White explained that the formation and bursting of the mortgage bubble were the latest in a series of financial crises—including the 1987 US stock market collapse, followed by the Savings & Loan bankruptcies, then the Southeast Asian crisis of 1997-1998 and the bursting of the dot-com bubble in 2001—stemming from the financialization of the US economy, as US industry declined and social inequality grew starting in the 1970s.
He said: “In 1979, then-Federal Reserve Chairman Paul Volcker raised interest rates to 20 percent. The ‘Volcker shock’ deliberately provoked the worst recession since the 1930s. The tidal wave of factory closings and layoffs of millions of workers—later dubbed the ‘deindustrialization of America’ by Business Week magazine—and the wave of government union-busting during the Reagan years, was used to impose a drastic reduction in workers’ living standards. This process freed up capital from industries that were not producing sufficient profit returns to investors, who then moved into far more lucrative and speculative ventures.”
White added: “The reactionary outlook of this new financial aristocracy was summed up by hedge fund manager Raymond Diallo, head of Bridgewater Associates, who personally pocketed $350 million in 2006: ‘The money that’s made from manufacturing stuff is a pittance in comparison to the amount of money made from shuffling money around.’”
The attempt by this financial aristocracy to bail itself out by raiding public funds and pauperizing the working class will provoke mass opposition, White stated, adding: “There will be massive resistance to the efforts to return working people to the days of the Great Depression. Many of the lies and myths that have been used to convince people that there is no alternative to the free market are being exploded. The great ‘innovators’ and masters of the financial universe have turned out to be con men and criminals.”
White called for the building of a socialist movement in response to the economic crisis, based on a program that includes the nationalization of the banks and financial institutions and the reorganization of society along socialist lines, with popular democratic control over the giant productive forces.
White’s remarks were followed by an extensive question and answer period, and several students stayed after the end of the meeting for further discussion. Among the questions that arose were the origins and legacy of anticommunism in American politics. Students also asked about the possibility and methods of democratically carrying out changes to benefit working people, given the domination of US politics by the two, corporate-funded big business parties.
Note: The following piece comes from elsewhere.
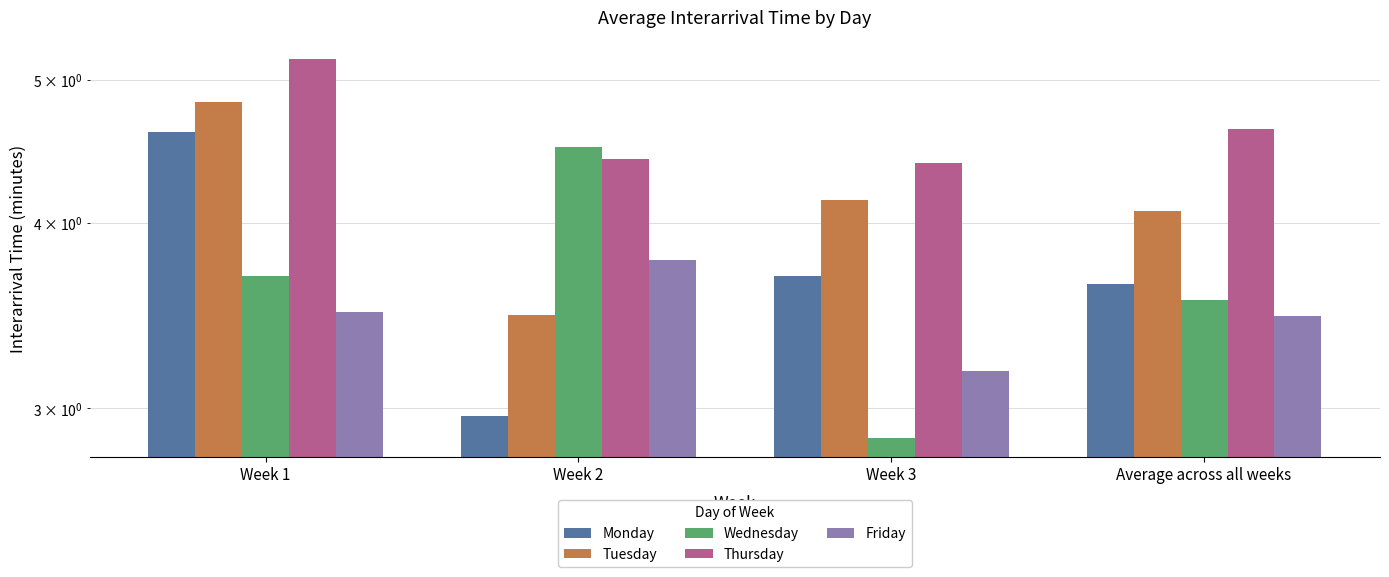

What is the sum of the Monday values at Week 2 and Week 1?

7.6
Nicole, a senior at the University of Michigan, told the WSWS after the meeting, “Personally I oppose the bailout. I don’t think we need to be picking up the pieces of the elitists and their mistakes.” She said her own future prospects were unclear because she was graduating with student loans. “With my current family situation along with the financial situation in Metro Detroit, I don’t know if I’ll be able to get the loan money that I need to pay $44,000 a year” to go to law school, she said.
Leslie, an undergraduate in environmental policy, said her capitalist convictions were challenged while studying abroad in rural Thailand, where she saw farmers impoverished by US-backed policies. “I am glad that I saw a lot of my peers at the meeting,” she said. “The mainstream media and even the educational institutions that we go to condescend to any third party interest or third party thought that challenges capitalism or challenges the mainstream status quo.”